How Pornography Distorts Intimate Relationships
With the recent release of the movie, 50 Shade of Grey, we as a culture have again revisited important issues about sexual matters that often don't get talked about or clarified to the extent that we learn lessons that will actually improve our relationships. So, I am going to use this opportunity to talk about how pornography affects the emotional intimacy in romantic relationships. I'll start with a question someone asked me recently.
I recently found out that my husband has been secretly viewing pornography online for years without me knowing. I feel very hurt by this discovery and disgusted by the thought of what he's looking at. I told him this and he doesn't see it as a big deal. He says "all guys use porn." I need a reality check. Is pornography that prevalent with men? And what should I do with these feelings?
This is a very important question and one that many couples struggle with. First, it is correct in saying that many men turn to pornography on a regular basis. It is estimated that 40 million Americans regularly visit porn sites on the internet. But, it isn't just men. About one-third of those regular visitors are women. But those who claim that porn is not a "big deal" are wrong. It is a very big deal because of how it erodes the physical and emotional intimacy in real relationships.
Here are some things to consider:
- Healthy relationships are built on trust. To be intimate with someone is to make yourself vulnerable. Trust is the assurance that your partner will respect that vulnerability and honor you. If your partner is secretly inviting others (complete strangers no less) into the exclusive realm that should be reserved between the two of you, it breaks that trust and feelings of violation usually follow. Broken trust takes time and a lot of work to heal.
- The key to a strong, long-lasting relationship is the couple's ability to build emotional intimacy. Emotional intimacy, not sexual intimacy, is what makes a relationship most meaningful. Of course if you take your cues from the porn sites or even from the relentless messages streaming through the media, you might think that sex is the prime binding agent in relationships. Despite the fact that this myth is pervasive in our sex-obsessed culture, it is the emotional intimacy that makes a person feel valued, cherished, loved, cared for, listened to and appreciated. When emotional intimacy is kindled between two people, satisfaction with their sexual union is far greater. There is no need to go outside of that relationship for other types of sexual stimulation or entertainment.
- Pornography creates unrealistic expectations about your spouse and sexual behavior. Pornography has been shown to weaken commitment in marriages because it creates an utterly false impression of what a normal body looks like and what sexual behavior is really about. The sexual relationship is meant to be mutually satisfying expression of each partner's love for the other. In contrast, porn is about self-gratification and often involves dominating or mistreating the other person.

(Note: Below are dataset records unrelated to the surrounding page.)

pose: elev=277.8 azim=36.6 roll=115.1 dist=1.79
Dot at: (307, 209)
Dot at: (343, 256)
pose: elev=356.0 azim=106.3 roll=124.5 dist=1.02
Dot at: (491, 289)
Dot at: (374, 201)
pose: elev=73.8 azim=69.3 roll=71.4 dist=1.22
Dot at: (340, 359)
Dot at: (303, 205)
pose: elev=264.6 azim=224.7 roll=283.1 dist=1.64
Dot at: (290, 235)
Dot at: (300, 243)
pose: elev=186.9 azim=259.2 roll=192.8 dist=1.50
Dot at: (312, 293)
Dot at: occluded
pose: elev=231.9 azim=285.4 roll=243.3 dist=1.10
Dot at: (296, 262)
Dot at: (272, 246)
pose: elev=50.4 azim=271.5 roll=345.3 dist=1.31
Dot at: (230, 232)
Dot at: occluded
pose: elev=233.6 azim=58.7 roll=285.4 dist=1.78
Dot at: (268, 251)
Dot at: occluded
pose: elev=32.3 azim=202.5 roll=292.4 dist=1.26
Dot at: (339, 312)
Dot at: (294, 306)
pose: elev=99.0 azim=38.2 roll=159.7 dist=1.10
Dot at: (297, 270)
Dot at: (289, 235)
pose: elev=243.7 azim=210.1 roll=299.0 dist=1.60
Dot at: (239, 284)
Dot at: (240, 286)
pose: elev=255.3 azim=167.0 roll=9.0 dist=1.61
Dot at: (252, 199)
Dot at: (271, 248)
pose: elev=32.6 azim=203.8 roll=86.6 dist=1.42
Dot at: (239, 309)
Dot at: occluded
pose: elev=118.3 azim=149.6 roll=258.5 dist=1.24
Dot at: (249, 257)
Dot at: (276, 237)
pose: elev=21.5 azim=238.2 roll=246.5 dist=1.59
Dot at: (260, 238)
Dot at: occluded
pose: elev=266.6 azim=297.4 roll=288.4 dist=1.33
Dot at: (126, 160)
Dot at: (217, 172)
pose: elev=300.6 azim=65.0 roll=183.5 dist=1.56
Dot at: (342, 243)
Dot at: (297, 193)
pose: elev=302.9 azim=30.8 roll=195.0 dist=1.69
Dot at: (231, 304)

I have found that people most prone to use pornography are those who have love deficits that occurred earlier in their lives. They have often come from homes where love and affection were scarce. We all are eventually exposed to porn at some point but those with love deficits seem more drawn to it as a substitute for the real relationships that weren't as nurturing as they needed. If the person repeatedly returns to porn to get that excitement, it can become a compulsive behavior that may turn into an addiction over time. Don't give up the fight to get these strangers out of your bedroom and your imagination. Your marriage may depend on it.